__Directions__: Every line in the records below between the one holding "- A single register that holds one value." and the one holding "Execution starts with", inclusive, is to be set down exactly; all other lines are to be left out.
[Start of Attachment]
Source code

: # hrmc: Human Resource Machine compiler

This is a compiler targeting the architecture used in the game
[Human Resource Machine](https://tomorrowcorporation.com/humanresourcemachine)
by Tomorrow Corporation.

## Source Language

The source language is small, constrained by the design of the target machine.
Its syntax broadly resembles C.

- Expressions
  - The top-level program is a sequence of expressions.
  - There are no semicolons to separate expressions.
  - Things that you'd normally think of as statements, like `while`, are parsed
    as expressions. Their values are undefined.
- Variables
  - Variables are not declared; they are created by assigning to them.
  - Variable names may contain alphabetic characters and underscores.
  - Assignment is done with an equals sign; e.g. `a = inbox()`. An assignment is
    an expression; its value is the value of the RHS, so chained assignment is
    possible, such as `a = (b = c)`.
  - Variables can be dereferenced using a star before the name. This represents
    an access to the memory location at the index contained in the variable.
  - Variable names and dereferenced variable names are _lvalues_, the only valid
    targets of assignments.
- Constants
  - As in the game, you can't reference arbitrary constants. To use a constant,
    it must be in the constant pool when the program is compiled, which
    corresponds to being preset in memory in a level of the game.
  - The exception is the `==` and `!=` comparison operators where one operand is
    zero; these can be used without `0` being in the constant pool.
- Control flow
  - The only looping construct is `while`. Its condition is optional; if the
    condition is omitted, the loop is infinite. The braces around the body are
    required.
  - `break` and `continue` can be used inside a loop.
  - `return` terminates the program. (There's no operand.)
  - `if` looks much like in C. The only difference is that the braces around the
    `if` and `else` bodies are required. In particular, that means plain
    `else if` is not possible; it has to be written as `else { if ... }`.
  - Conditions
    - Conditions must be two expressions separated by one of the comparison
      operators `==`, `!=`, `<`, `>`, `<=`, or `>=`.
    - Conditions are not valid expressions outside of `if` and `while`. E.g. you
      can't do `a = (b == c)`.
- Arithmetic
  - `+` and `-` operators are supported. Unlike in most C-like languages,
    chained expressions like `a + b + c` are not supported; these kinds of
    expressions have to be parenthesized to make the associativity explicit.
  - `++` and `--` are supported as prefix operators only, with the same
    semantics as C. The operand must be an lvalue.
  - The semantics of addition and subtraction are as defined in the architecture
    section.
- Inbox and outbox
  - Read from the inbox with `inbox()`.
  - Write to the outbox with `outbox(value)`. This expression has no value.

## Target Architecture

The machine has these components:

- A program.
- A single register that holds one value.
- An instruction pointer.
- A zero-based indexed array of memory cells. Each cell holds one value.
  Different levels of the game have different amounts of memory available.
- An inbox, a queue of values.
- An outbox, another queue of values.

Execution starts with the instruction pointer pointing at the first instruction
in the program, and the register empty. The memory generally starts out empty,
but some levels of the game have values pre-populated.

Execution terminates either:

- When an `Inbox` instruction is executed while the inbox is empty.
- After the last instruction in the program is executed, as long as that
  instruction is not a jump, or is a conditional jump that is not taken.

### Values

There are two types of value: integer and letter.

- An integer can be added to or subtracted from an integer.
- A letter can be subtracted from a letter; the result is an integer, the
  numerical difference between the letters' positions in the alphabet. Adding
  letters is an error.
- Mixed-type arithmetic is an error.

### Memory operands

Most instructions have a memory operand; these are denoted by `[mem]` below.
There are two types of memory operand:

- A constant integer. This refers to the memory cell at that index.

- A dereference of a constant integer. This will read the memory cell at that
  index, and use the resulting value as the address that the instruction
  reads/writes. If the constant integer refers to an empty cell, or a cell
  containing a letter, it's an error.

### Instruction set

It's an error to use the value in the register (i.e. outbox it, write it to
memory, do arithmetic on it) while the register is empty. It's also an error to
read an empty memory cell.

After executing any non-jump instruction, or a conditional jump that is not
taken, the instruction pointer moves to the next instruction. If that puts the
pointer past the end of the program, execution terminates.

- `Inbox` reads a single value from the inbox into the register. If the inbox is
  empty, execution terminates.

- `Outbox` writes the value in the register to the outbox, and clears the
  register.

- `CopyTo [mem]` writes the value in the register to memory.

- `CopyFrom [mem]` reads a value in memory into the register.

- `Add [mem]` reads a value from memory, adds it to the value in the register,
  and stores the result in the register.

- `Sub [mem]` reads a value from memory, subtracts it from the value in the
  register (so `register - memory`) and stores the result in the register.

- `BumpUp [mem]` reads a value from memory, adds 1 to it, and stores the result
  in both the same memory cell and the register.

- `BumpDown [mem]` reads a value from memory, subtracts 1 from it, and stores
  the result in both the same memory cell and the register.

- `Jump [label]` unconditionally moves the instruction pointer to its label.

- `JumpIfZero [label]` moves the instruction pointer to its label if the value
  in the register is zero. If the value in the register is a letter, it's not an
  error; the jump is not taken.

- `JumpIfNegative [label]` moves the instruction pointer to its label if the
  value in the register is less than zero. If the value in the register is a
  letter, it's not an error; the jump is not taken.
[End of Attachment]
[Start of Attachment]
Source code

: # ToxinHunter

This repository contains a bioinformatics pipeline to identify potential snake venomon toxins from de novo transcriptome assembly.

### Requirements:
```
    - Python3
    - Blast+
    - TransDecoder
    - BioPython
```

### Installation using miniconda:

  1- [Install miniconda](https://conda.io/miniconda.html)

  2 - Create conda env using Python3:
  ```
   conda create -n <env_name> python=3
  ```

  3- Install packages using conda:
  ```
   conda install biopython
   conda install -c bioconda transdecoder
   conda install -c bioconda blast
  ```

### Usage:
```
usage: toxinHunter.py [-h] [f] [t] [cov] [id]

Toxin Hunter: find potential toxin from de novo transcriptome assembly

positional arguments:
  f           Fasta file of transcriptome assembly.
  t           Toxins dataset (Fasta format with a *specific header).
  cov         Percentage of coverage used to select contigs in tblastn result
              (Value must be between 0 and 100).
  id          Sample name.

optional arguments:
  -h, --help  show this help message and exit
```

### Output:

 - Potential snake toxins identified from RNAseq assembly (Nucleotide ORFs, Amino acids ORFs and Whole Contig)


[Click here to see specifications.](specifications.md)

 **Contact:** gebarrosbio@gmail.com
[End of Attachment]
__Solution__:
- A single register that holds one value.
- An instruction pointer.
- A zero-based indexed array of memory cells. Each cell holds one value.
  Different levels of the game have different amounts of memory available.
- An inbox, a queue of values.
- An outbox, another queue of values.

Execution starts with the instruction pointer pointing at the first instruction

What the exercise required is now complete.